Luno natychmiast zwrócił na niego uwagę. Wyglądało to tak, jakby się przestraszył. Zrobiło mi się go żal. Nie mogłam tego tolerować.
- Przestań mu rozkazywać - fuknęłam na Alfę i odstawiłam herbatę. - Miło było poznać pani Night. Cześć Luno.
Wstałam i skierowałam się do wyjścia. Mijając kanapę, na której siedział Robin, obdarzyłam go nienawistnym spojrzeniem. Zachowywałam się jak mała dziewczynka, ale było mi z tym dobrze. Wkładałam buty, kiedy tuż obok pojawił się powód, dla którego postanowiłam opuścić budynek.
- Sorry, to nie tak miało wyjść.
- A jak? To w końcu kto tu próbuje zrobić ze mnie wariatkę? I jeszcze nie szanujesz mojej prywatności. Traktujesz innych jak śmiecie.
- Przesadzasz - przerwał mi. - A poza tym przeprosiłem.
- Ty chyba nie wiesz, na czym polegają przeprosiny. Przecież nie masz zamiaru się zmienić - syknęłam i wyciągnęłam z kieszeni kurtki rękawiczki.
- No dobra, to nie był najlepszy pomysł. Po prostu daj się odprowadzić.
Nie odzywałam się, a skoro nie zaprotestowałam, to to była twierdząca odpowiedź. Robin również zaczął się ubierać. Kiedy wyszliśmy na dwór, poczułam chłód na skórze.
- Nie chcę wracać do domu - przyznałam niechętnie.

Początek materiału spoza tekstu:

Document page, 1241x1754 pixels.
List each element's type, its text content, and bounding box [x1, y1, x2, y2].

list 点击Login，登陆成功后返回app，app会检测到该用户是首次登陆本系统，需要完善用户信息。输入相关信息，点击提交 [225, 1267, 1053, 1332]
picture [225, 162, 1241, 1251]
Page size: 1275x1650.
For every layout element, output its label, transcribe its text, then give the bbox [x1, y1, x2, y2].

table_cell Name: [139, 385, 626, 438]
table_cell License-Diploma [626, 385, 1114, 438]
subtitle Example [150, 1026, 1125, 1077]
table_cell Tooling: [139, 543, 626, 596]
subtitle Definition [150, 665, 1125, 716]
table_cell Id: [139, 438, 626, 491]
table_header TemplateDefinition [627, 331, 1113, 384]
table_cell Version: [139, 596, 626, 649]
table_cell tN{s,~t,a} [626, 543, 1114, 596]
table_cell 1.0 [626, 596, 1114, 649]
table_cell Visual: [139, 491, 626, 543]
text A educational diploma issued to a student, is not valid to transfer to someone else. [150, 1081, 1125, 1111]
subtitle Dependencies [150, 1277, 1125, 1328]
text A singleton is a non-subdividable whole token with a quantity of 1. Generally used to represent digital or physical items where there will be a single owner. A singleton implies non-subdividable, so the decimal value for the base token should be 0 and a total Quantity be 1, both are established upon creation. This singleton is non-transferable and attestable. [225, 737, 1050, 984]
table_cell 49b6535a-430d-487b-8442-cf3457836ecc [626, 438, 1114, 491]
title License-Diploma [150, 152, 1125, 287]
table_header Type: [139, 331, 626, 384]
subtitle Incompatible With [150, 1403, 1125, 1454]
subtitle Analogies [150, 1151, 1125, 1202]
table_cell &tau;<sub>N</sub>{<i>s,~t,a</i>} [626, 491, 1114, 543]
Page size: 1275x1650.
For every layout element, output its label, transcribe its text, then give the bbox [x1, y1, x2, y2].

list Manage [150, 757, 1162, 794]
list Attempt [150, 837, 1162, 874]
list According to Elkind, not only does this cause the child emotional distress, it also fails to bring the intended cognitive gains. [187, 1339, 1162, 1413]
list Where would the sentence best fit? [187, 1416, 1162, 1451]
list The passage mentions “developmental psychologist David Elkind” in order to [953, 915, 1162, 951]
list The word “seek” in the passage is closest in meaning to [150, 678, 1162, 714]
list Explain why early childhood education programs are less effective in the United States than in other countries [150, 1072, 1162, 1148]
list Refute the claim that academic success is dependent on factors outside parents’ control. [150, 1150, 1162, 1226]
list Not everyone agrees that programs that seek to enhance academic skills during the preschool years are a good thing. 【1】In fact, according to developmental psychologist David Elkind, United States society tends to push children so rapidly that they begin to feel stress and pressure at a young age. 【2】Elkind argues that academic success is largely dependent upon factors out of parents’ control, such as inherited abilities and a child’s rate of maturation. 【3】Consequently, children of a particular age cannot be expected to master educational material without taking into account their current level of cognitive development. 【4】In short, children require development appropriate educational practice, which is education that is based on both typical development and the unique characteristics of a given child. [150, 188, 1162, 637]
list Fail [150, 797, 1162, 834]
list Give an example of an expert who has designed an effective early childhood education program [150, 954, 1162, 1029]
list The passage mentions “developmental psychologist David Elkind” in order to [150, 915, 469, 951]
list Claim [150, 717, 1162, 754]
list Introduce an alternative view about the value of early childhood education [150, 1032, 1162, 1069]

Może przez fakt, że byłam na wycieczce, a może dlatego, że znudziło mi się siedzenie w pokoju i płakanie, chciałam pobyć na dworze. Pójść gdzieś, zobaczyć jakieś miejsce, bo w gruncie rzeczy w ogóle nie znałam okolicy. Wtedy akurat nie padał deszcz, więc idealnie się złożyło. Kiedy jeszcze mieszkałam w Emount, po poważnych sprzeczkach z rodzicami szłam na spacer. W tamtej chwili pomyślałam, że to wszystko było głupie. Oddałabym duszę, żeby rodzice wrócili. Jak mogłam być tak złym dzieckiem i kłócić się z nimi o jakieś bzdury. Okazało się, że każda minuta spędzona z bliskimi jest ważna.
- No to się przejdziemy.
Chłopak zaczął iść w stronę przeciwną do tej, którą przybyliśmy. Ja szłam tuż obok. Skoro byłam na niego skazana, to chociaż mogłam produktywnie spędzić czas.